■ **ASSIGNMENT**:
Repeat the lines below exactly as written, please, from the line with "Vehicle Summary" to the line with "Amigo Chevrolet", both lines included, and no others.

■ **EXCERPTED RECORDS**:

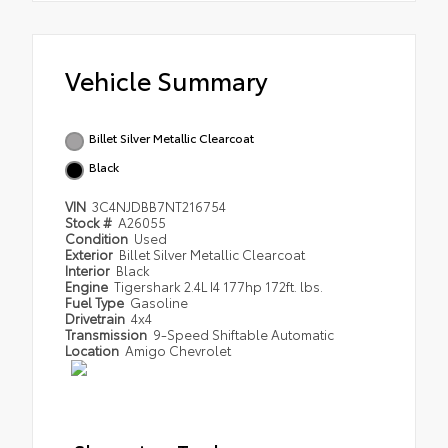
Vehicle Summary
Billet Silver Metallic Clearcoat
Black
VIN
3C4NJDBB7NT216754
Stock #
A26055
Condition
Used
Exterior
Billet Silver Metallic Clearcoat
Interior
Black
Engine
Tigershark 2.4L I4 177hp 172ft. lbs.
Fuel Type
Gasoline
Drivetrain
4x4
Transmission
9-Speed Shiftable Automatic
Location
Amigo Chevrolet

...

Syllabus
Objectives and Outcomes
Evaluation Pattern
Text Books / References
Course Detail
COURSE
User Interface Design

■ **FINISHED EXERCISE**:
Vehicle Summary
Billet Silver Metallic Clearcoat
Black
VIN
3C4NJDBB7NT216754
Stock #
A26055
Condition
Used
Exterior
Billet Silver Metallic Clearcoat
Interior
Black
Engine
Tigershark 2.4L I4 177hp 172ft. lbs.
Fuel Type
Gasoline
Drivetrain
4x4
Transmission
9-Speed Shiftable Automatic
Location
Amigo Chevrolet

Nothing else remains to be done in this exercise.